I’ve basically tried to spend my whole musical life trying to be as good as the Meanies. The most offensive thing Wally ever said to me was when we played with them at a festival for the first time and he said, “I heard there’s a band kicking ‘round that’s ripping us off, then I saw you guys and you don’t sound anything like us”. I thought, ‘Fucken hell, that’s all I’ve been trying to do!’

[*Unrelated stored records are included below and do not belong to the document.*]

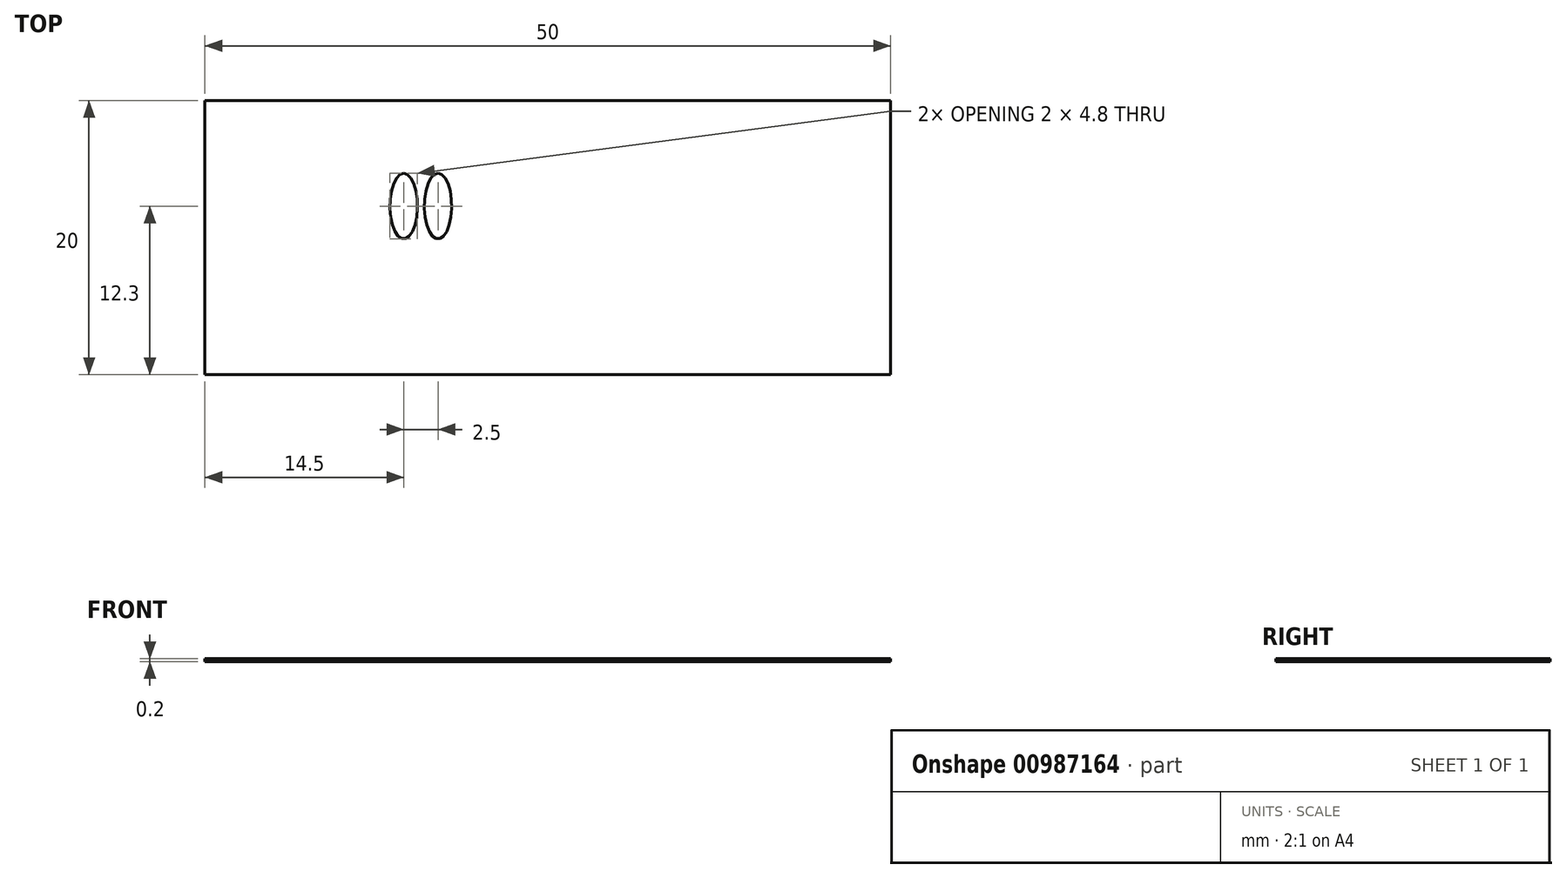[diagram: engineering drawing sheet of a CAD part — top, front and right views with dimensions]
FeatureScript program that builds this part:
annotation { "Feature Type Name" : "Feature", "Feature Type Description" : "" }
export const myFeature = defineFeature(function(context is Context, id is Id, definition is map)
    precondition{}
    {
        {
            var Q0;
            Q0=qCreatedBy(makeId("Top.planeOp"),FACE);
            var sketch = newSketch(context, id + "F0", { "sketchPlane" : qUnion([Q0])});
            skLineSegment(sketch, "E0.bottom", {"start": v(0, 0) * mm, "end": v(50, 0) * mm});
            skLineSegment(sketch, "E0.top", {"start": v(0, -20) * mm, "end": v(50, -20) * mm});
            skLineSegment(sketch, "E0.left", {"start": v(0, 0) * mm, "end": v(0, -20) * mm});
            skLineSegment(sketch, "E0.right", {"start": v(50, 0) * mm, "end": v(50, -20) * mm});
            skEllipse(sketch, "E1", {"center": v(14.5, -7.7) * mm, "majorRadius": 1 * mm, "minorRadius": 2.4 * mm, "majorAxis": v(1, 0)});
            skLineSegment(sketch, "E2.direction1", {"start": v(14.5, -7.7) * mm, "end": v(17, -7.7) * mm, "construction": true});
            skEllipse(sketch, "E3.0.1.0", {"center": v(17, -7.7) * mm, "majorRadius": 1 * mm, "minorRadius": 2.4 * mm, "majorAxis": v(1, 0)});
            skLineSegment(sketch, "E4", {"start": v(14.5, -7.7) * mm, "end": v(12.65, -7.7) * mm, "construction": true});
            skLineSegment(sketch, "E5", {"start": v(14.5, -5.3) * mm, "end": v(14.5, -10.1) * mm, "construction": true});
            skSolve(sketch);
        }
        {
            var Q0;
            Q0=makeQuery(id+"F0.imprint","IMPRINT",FACE,{"disambiguationData":[TD([[makeQuery(id+"F0.imprint","IMPRINT",EDGE,{"derivedFrom":sQuery(id+"F0.wireOp",EDGE,"E0.bottom")}),-1.0]])]});
            extrude(context, id + "F1", {"entities" : qUnion([Q0]), "depth" : 0.2 * mm, "offsetDistance" : 25.4 * mm});
        }
    });
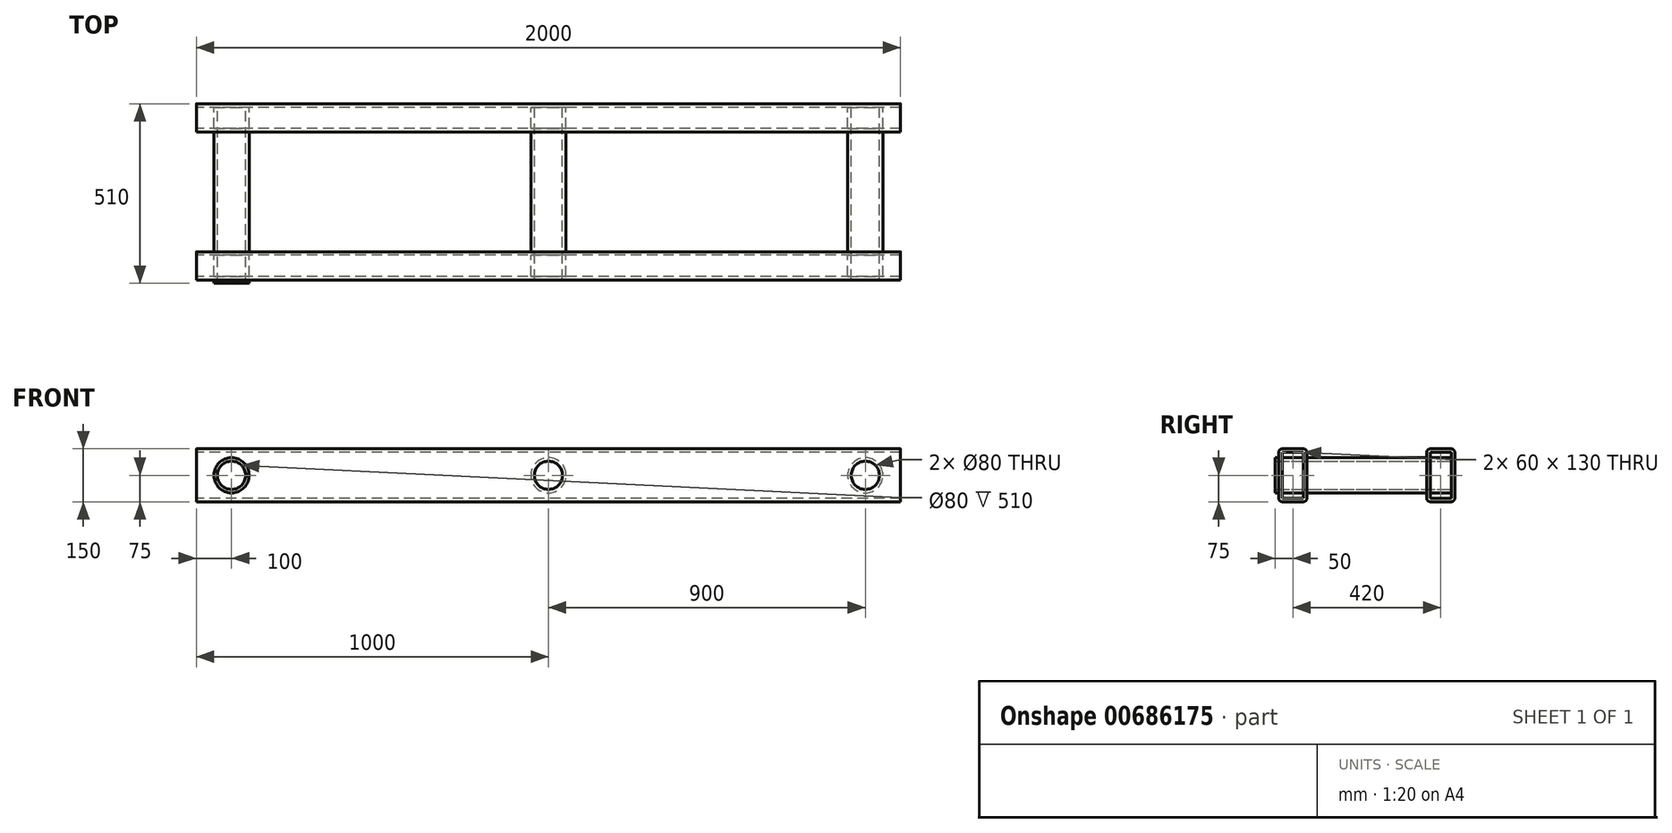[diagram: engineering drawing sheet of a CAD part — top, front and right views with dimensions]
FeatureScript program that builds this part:
annotation { "Feature Type Name" : "Feature", "Feature Type Description" : "" }
export const myFeature = defineFeature(function(context is Context, id is Id, definition is map)
    precondition{}
    {
        {
            var Q0;
            Q0=qCreatedBy(makeId("Right.planeOp"),FACE);
            var sketch = newSketch(context, id + "F0", { "sketchPlane" : qUnion([Q0])});
            skLineSegment(sketch, "E0.rect.bottom", {"start": v(-180, -75) * mm, "end": v(-240, -75) * mm});
            skLineSegment(sketch, "E0.rect.top", {"start": v(-180, 75) * mm, "end": v(-240, 75) * mm});
            skLineSegment(sketch, "E0.rect.left", {"start": v(-170, -65) * mm, "end": v(-170, 65) * mm});
            skLineSegment(sketch, "E0.rect.right", {"start": v(-250, -65) * mm, "end": v(-250, 65) * mm});
            skPoint(sketch, "E0.rect.middle", {"position": v(-210, 0) * mm});
            skPoint(sketch, "E1.visualSharp", {"position": v(-250, 75) * mm});
            skArc(sketch, "E1.filletArc", {"start": v(-240, 75) * mm, "mid": v(-247.07, 72.07) * mm, "end": v(-250, 65) * mm});
            skPoint(sketch, "E2.visualSharp", {"position": v(-170, 75) * mm});
            skArc(sketch, "E2.filletArc", {"start": v(-170, 65) * mm, "mid": v(-172.93, 72.07) * mm, "end": v(-180, 75) * mm});
            skPoint(sketch, "E3.visualSharp", {"position": v(-170, -75) * mm});
            skArc(sketch, "E3.filletArc", {"start": v(-180, -75) * mm, "mid": v(-172.93, -72.07) * mm, "end": v(-170, -65) * mm});
            skPoint(sketch, "E4.visualSharp", {"position": v(-250, -75) * mm});
            skArc(sketch, "E4.filletArc", {"start": v(-250, -65) * mm, "mid": v(-247.07, -72.07) * mm, "end": v(-240, -75) * mm});
            skLineSegment(sketch, "E5.0", {"start": v(-180, 65) * mm, "end": v(-240, 65) * mm});
            skLineSegment(sketch, "E5.1", {"start": v(-180, -65) * mm, "end": v(-180, 65) * mm});
            skLineSegment(sketch, "E5.2", {"start": v(-180, -65) * mm, "end": v(-240, -65) * mm});
            skLineSegment(sketch, "E5.3", {"start": v(-240, -65) * mm, "end": v(-240, 65) * mm});
            skArc(sketch, "E6.MirrorCS", {"start": v(240, 75) * mm, "mid": v(247.07, 72.07) * mm, "end": v(250, 65) * mm});
            skArc(sketch, "E7.MirrorCS", {"start": v(170, 65) * mm, "mid": v(172.93, 72.07) * mm, "end": v(180, 75) * mm});
            skArc(sketch, "E8.MirrorCS", {"start": v(250, -65) * mm, "mid": v(247.07, -72.07) * mm, "end": v(240, -75) * mm});
            skArc(sketch, "E9.MirrorCS", {"start": v(180, -75) * mm, "mid": v(172.93, -72.07) * mm, "end": v(170, -65) * mm});
            skLineSegment(sketch, "E10.MirrorCS", {"start": v(180, -75) * mm, "end": v(240, -75) * mm});
            skPoint(sketch, "E11.MirrorP", {"position": v(250, -75) * mm});
            skLineSegment(sketch, "E12.MirrorCS", {"start": v(240, -65) * mm, "end": v(240, 65) * mm});
            skPoint(sketch, "E13.MirrorP", {"position": v(170, 75) * mm});
            skPoint(sketch, "E14.MirrorP", {"position": v(250, 75) * mm});
            skLineSegment(sketch, "E15.MirrorCS", {"start": v(180, -65) * mm, "end": v(240, -65) * mm});
            skPoint(sketch, "E16.MirrorP", {"position": v(210, 0) * mm});
            skLineSegment(sketch, "E17.MirrorCS", {"start": v(180, -65) * mm, "end": v(180, 65) * mm});
            skLineSegment(sketch, "E18.MirrorCS", {"start": v(180, 75) * mm, "end": v(240, 75) * mm});
            skPoint(sketch, "E19.MirrorP", {"position": v(170, -75) * mm});
            skLineSegment(sketch, "E20.MirrorCS", {"start": v(170, -65) * mm, "end": v(170, 65) * mm});
            skLineSegment(sketch, "E21.MirrorCS", {"start": v(180, 65) * mm, "end": v(240, 65) * mm});
            skLineSegment(sketch, "E22.MirrorCS", {"start": v(250, -65) * mm, "end": v(250, 65) * mm});
            skSolve(sketch);
        }
        {
            var Q0;
            Q0=qSketchRegion(id+"F0",true);
            extrude(context, id + "F1", {"entities" : qUnion([Q0]), "endBound" : BoundingType.SYMMETRIC, "depth" : 2000 * mm});
        }
        {
            var Q0;
            Q0=qCreatedBy(makeId("Front.planeOp"),FACE);
            var sketch = newSketch(context, id + "F2", { "sketchPlane" : qUnion([Q0])});
            skCircle(sketch, "E23", {"center": v(900, 0) * mm, "radius": 50 * mm});
            skCircle(sketch, "E24", {"center": v(900, 0) * mm, "radius": 40 * mm});
            skCircle(sketch, "E25.1.0.0", {"center": v(0, 0) * mm, "radius": 50 * mm});
            skCircle(sketch, "E25.1.0.1", {"center": v(0, 0) * mm, "radius": 40 * mm});
            skCircle(sketch, "E25.2.0.0", {"center": v(-900, 0) * mm, "radius": 50 * mm});
            skCircle(sketch, "E25.2.0.1", {"center": v(-900, 0) * mm, "radius": 40 * mm});
            skLineSegment(sketch, "E25.direction1", {"start": v(900, 0) * mm, "end": v(0, 0) * mm, "construction": true});
            skSolve(sketch);
        }
        {
            var Q0;
            Q0=qSketchRegion(id+"F2",true);
            var Q1;
            Q1=makeQuery(id+"F1.opExtrude","SWEPT_FACE",FACE,{"disambiguationData":[OSD([sQuery(id+"F0.wireOp",EDGE,"E0.rect.right")])]});
            var Q2;
            Q2=makeQuery(id+"F1.opExtrude","SWEPT_FACE",FACE,{"disambiguationData":[OSD([sQuery(id+"F0.wireOp",EDGE,"E22.MirrorCS")])]});
            extrude(context, id + "F3", {"entities" : qUnion([Q0]), "operationType" : NewBodyOperationType.ADD, "endBound" : BoundingType.UP_TO_SURFACE, "endBoundEntityFace" : qUnion([Q1]), "depth" : 25 * mm, "hasSecondDirection" : true, "secondDirectionBound" : SecondDirectionBoundingType.UP_TO_SURFACE, "secondDirectionOppositeDirection" : true, "secondDirectionBoundEntityFace" : qUnion([Q2]), "secondDirectionDepth" : 25 * mm});
        }
        {
            var Q0;
            Q0=makeQuery(id+"F2.imprint","IMPRINT",FACE,{"disambiguationData":[TD([[makeQuery(id+"F2.imprint","IMPRINT",EDGE,{"derivedFrom":sQuery(id+"F2.wireOp",EDGE,"E24")}),1.0]])]});
            var Q1;
            Q1=makeQuery(id+"F2.imprint","IMPRINT",FACE,{"disambiguationData":[TD([[makeQuery(id+"F2.imprint","IMPRINT",EDGE,{"derivedFrom":sQuery(id+"F2.wireOp",EDGE,"E25.1.0.1")}),1.0]])]});
            var Q2;
            Q2=makeQuery(id+"F2.imprint","IMPRINT",FACE,{"disambiguationData":[TD([[makeQuery(id+"F2.imprint","IMPRINT",EDGE,{"derivedFrom":sQuery(id+"F2.wireOp",EDGE,"E25.2.0.1")}),1.0]])]});
            extrude(context, id + "F4", {"entities" : qUnion([Q0, Q1, Q2]), "operationType" : NewBodyOperationType.REMOVE, "endBound" : BoundingType.THROUGH_ALL, "oppositeDirection" : true, "depth" : 25 * mm, "hasSecondDirection" : true, "secondDirectionBound" : SecondDirectionBoundingType.THROUGH_ALL, "secondDirectionOppositeDirection" : false, "secondDirectionDepth" : 25 * mm});
        }
        {
            var Q0;
            Q0=makeQuery(id+"F2.imprint","IMPRINT",FACE,{"disambiguationData":[TD([[makeQuery(id+"F2.imprint","IMPRINT",EDGE,{"derivedFrom":sQuery(id+"F2.wireOp",EDGE,"E25.2.0.0")}),1.0]])]});
            var Q1;
            Q1=makeQuery(id+"F1.opExtrude","SWEPT_FACE",FACE,{"disambiguationData":[OSD([sQuery(id+"F0.wireOp",EDGE,"E0.rect.right")])]});
            extrude(context, id + "F5", {"entities" : qUnion([Q0]), "operationType" : NewBodyOperationType.ADD, "depth" : 260 * mm, "hasSecondDirection" : true, "secondDirectionBound" : SecondDirectionBoundingType.UP_TO_SURFACE, "secondDirectionOppositeDirection" : false, "secondDirectionBoundEntityFace" : qUnion([Q1]), "secondDirectionDepth" : 25 * mm});
        }
    });
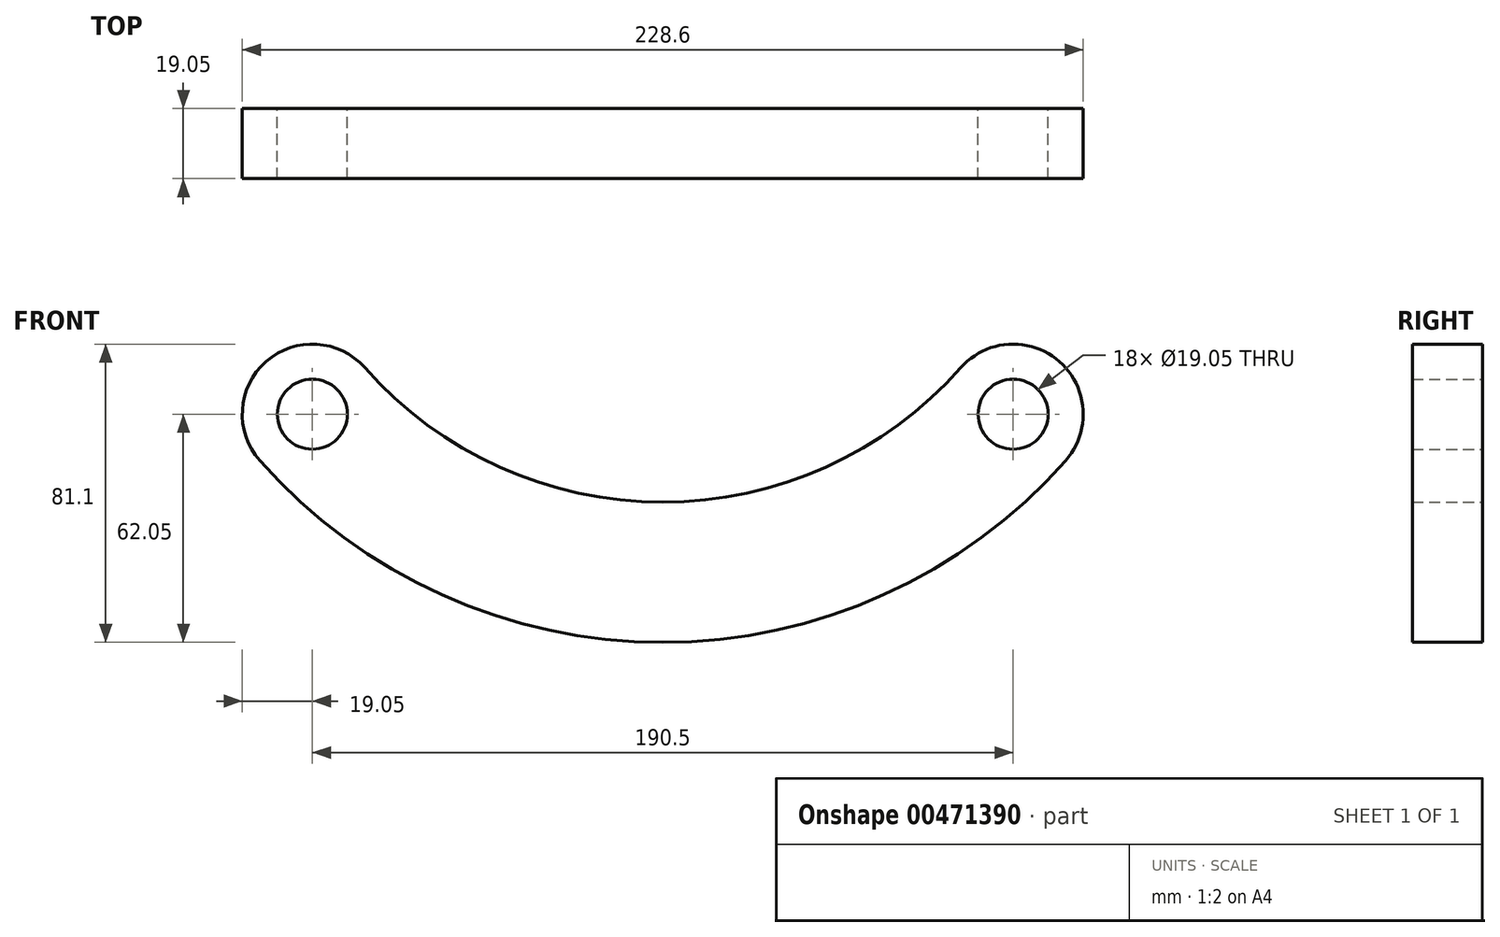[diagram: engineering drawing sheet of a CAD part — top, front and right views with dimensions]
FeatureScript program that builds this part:
annotation { "Feature Type Name" : "Feature", "Feature Type Description" : "" }
export const myFeature = defineFeature(function(context is Context, id is Id, definition is map)
    precondition{}
    {
        {
            var Q0;
            Q0=qCreatedBy(makeId("Front.planeOp"),FACE);
            var sketch = newSketch(context, id + "F0", { "sketchPlane" : qUnion([Q0])});
            skCircle(sketch, "E0", {"center": v(0, 0) * mm, "radius": 9.53 * mm});
            skCircle(sketch, "E1", {"center": v(190.5, 0) * mm, "radius": 9.53 * mm});
            skArc(sketch, "E2", {"start": v(-14.29, -12.6) * mm, "mid": v(95.25, -62.05) * mm, "end": v(204.79, -12.6) * mm});
            skArc(sketch, "E3", {"start": v(14.29, 12.6) * mm, "mid": v(-12.6, 14.29) * mm, "end": v(-14.29, -12.6) * mm});
            skArc(sketch, "E4", {"start": v(204.79, -12.6) * mm, "mid": v(203.1, 14.29) * mm, "end": v(176.21, 12.6) * mm});
            skArc(sketch, "E5", {"start": v(14.29, 12.6) * mm, "mid": v(95.25, -23.95) * mm, "end": v(176.21, 12.6) * mm});
            skSolve(sketch);
        }
        {
            var Q0;
            Q0=makeQuery(id+"F0.imprint","IMPRINT",FACE,{"disambiguationData":[TD([[makeQuery(id+"F0.imprint","IMPRINT",EDGE,{"derivedFrom":sQuery(id+"F0.wireOp",EDGE,"E0")}),-1.0]])]});
            extrude(context, id + "F1", {"entities" : qUnion([Q0]), "depth" : 19.05 * mm});
        }
    });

Lindsay McDougall – Frenzal Rhomb

The Meanies were an essential part of my musical education, almost like salvation. Seeing them open for Pearl Jam at Sydney Entertainment Centre and again at Eastern Creek helped drag my angst-filled early teen years away from the bloated corpse of grunge towards the equally-bloated but infinitely cooler corpse of punk rock.

Hilarious and obtuse lyrics, strange chord patterns disguised by perfect melodies smiled-snarled on top, and the most ridiculous churning guitar sounds which, at the time, I believed were assisted by the mysterious “Geelong” distortion pedal. What a band! And yes I know there are suggestions that Frenzal Rhomb may have borrowed a page or two from the playbook of the tall-thin-dreadlocked-white-guy-fronted-SG-playing-guitarist-and-bass-playing-backing-vocalist-having-outfit, but that’s just wild speculation. We were friends, nothing more.

Next time you see Link or Jason ask about the Brisbane Dockside Drum Stick Arsehole Family Breakfast Incident, but you’ll probably have to specify which one.

The Meanies’ new record Desperate Measures is out now via Cheersquad Record And Tapes.